Djibouti: Peut-on comparer la prison de Gabode de fosse commune à ciel ouvert ?
Partout où la démocratie peine à s’imposer, l’homme reste méprisé dans ses droits les plus fondamentaux sans que cela ne suscite aucune indignation. Livré à lui-même, il est dégradé de son statut d’homme.
Un détenu de droit commun vient de perdre la vie après quelques jours d’hospitalisation à Peltier. Sa fin a sonné naturellement, nous dira-t-on. Oui, mais comment ?
Nous sommes, conformément aux préceptes de l’islam, contre la fatalité. Rien n’arrive sans raison, sans condition. Certes, pour certaines choses, les raisons sont connues par l’homme. Pour d’autres, non.
Ce défunt partageait avec soixante autres détenus une chambre de 50m² où les uns dorment devant la porte des toilettes. Là-bas, la proximité fait la loi. Chacun a droit à un petit périmètre lui permettant à peine de dormir. Ni plus ni moins. Sans doute, dans des conditions pareilles, les pathologies de tout genre trouvent un milieu propice pour naître, se propager et s’installer définitivement.
Le défunt, dont nous communiquerons l’identité très prochainement, avait vomi du sang il y a quelques jours. Sans surprise, le diagnostic sommaire du service des urgences n’a rien révélé. Rentré bredouille à la sinistre taule de Gabode, le défunt agonisait parmi les soixante bonhommes, eux-mêmes, sans le savoir, candidats à la mort. Nous sommes dans un pays où tout est limité. A l’infirmerie de la prison, le médecin et les infirmiers constatent empiriquement la gravité de la maladie du défunt. Ils font, non pas un diagnostic, mais un constat puisqu’ils sont limités. Finalement, son hospitalisation s’est avérée nécessaire et comme Peltier manque de compétences et de moyens, le détenu nous a déplorablement quittés sous le regard impuissant du corps médical.

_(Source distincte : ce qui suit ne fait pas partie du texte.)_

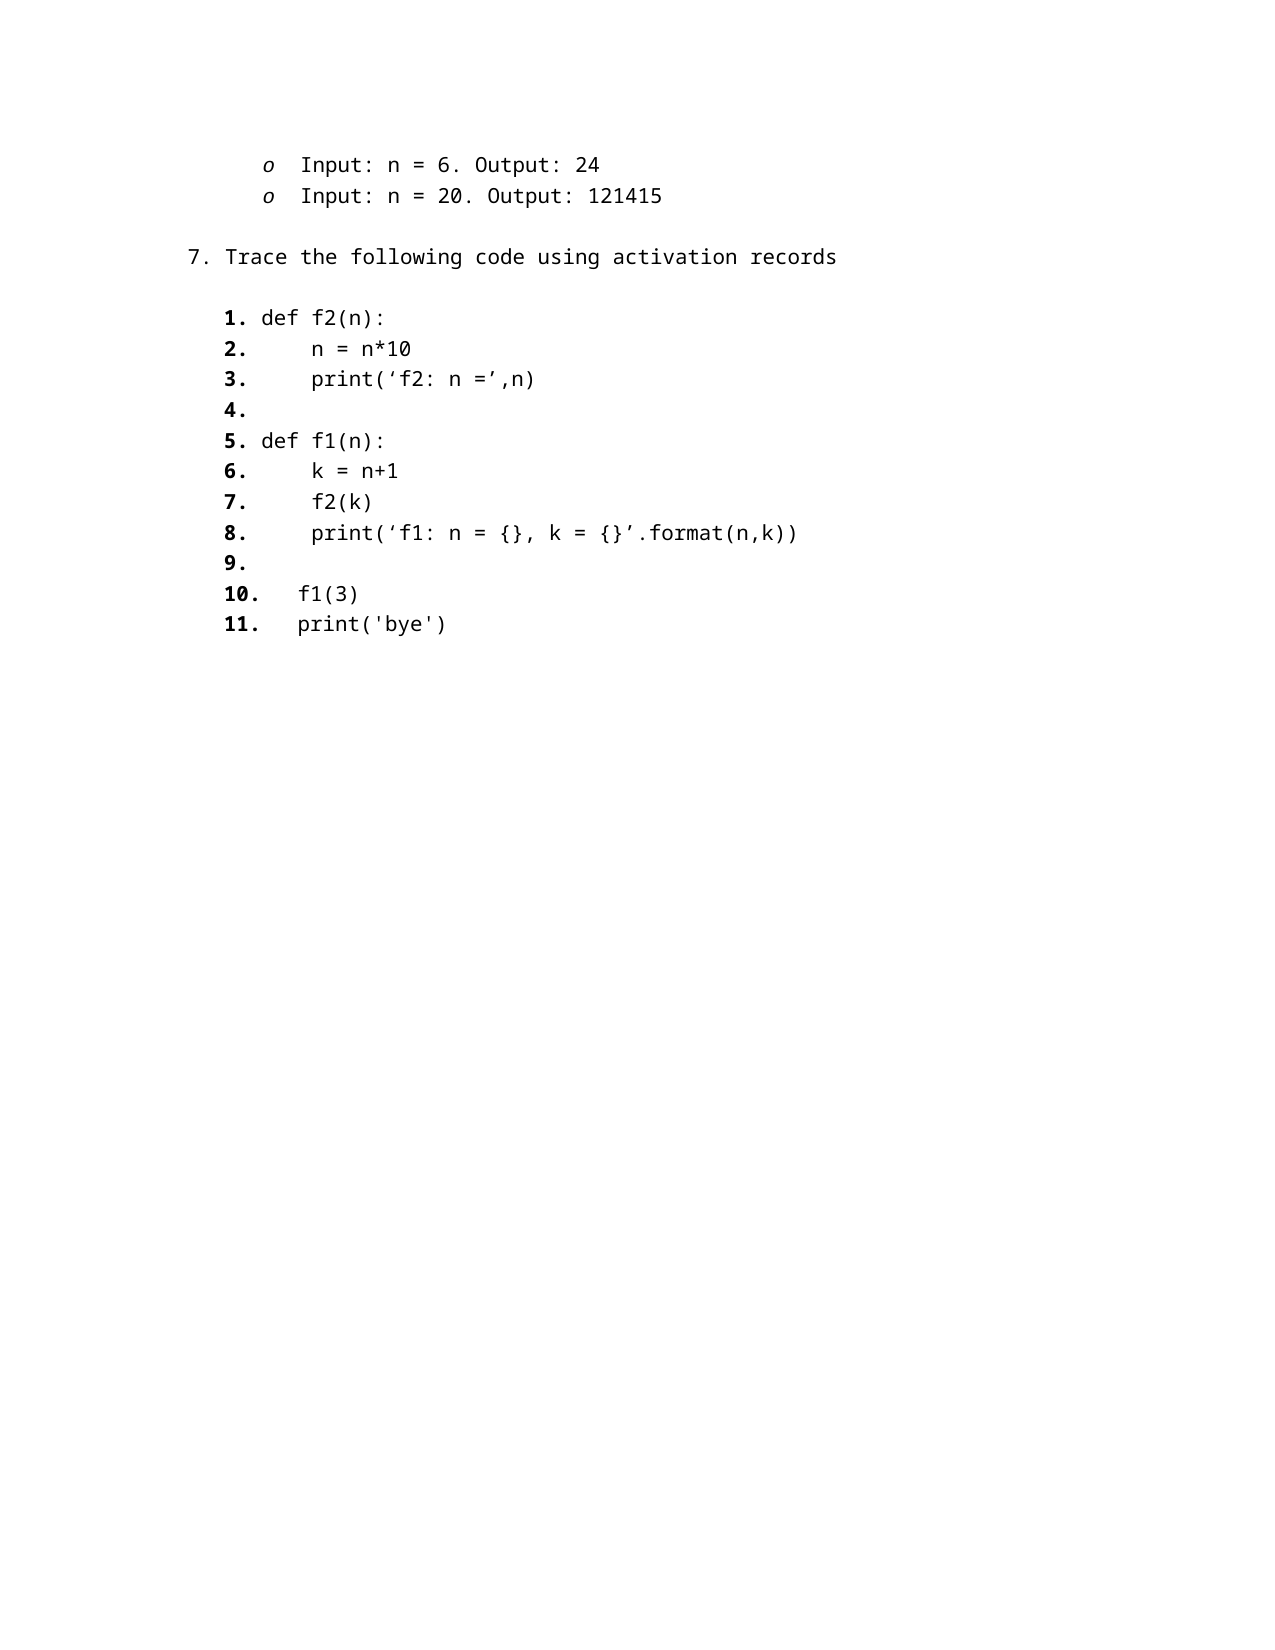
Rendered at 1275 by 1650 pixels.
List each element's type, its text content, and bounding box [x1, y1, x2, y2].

Nous tirons la sonnette d’alarme. C’est un appel aux vivants que nous lançons pour au moins secouer la conscience des citoyens.
A la prison de Gabode, il y a des chambres où logent soixante-dix détenus sans aucun suivi médical. Chaque jour, sont évacués à l’hôpital Peltier trois ou quatre d’entre eux pour subir un contrôle sommaire qui finit par s’avérer, dans l’erreur, le contraire de ce qu’éprouve le malade. En général, ces prisonniers, issus d’un milieu socioprofessionnel défavorisé, souffrent d’un dénuement extrême. Ils manquent de tout. C’est la désolation !
L’Etat, pour qui l’homme n’est point prioritaire, laisse mourir les détenus qu’il considère comme les déchets de la société. En fait, l’Etat n’est plus. Il s’agit d’un syndicat politique appuyé par l’armée, la police, la gendarmerie et les services de renseignements, destiné à piller le pays.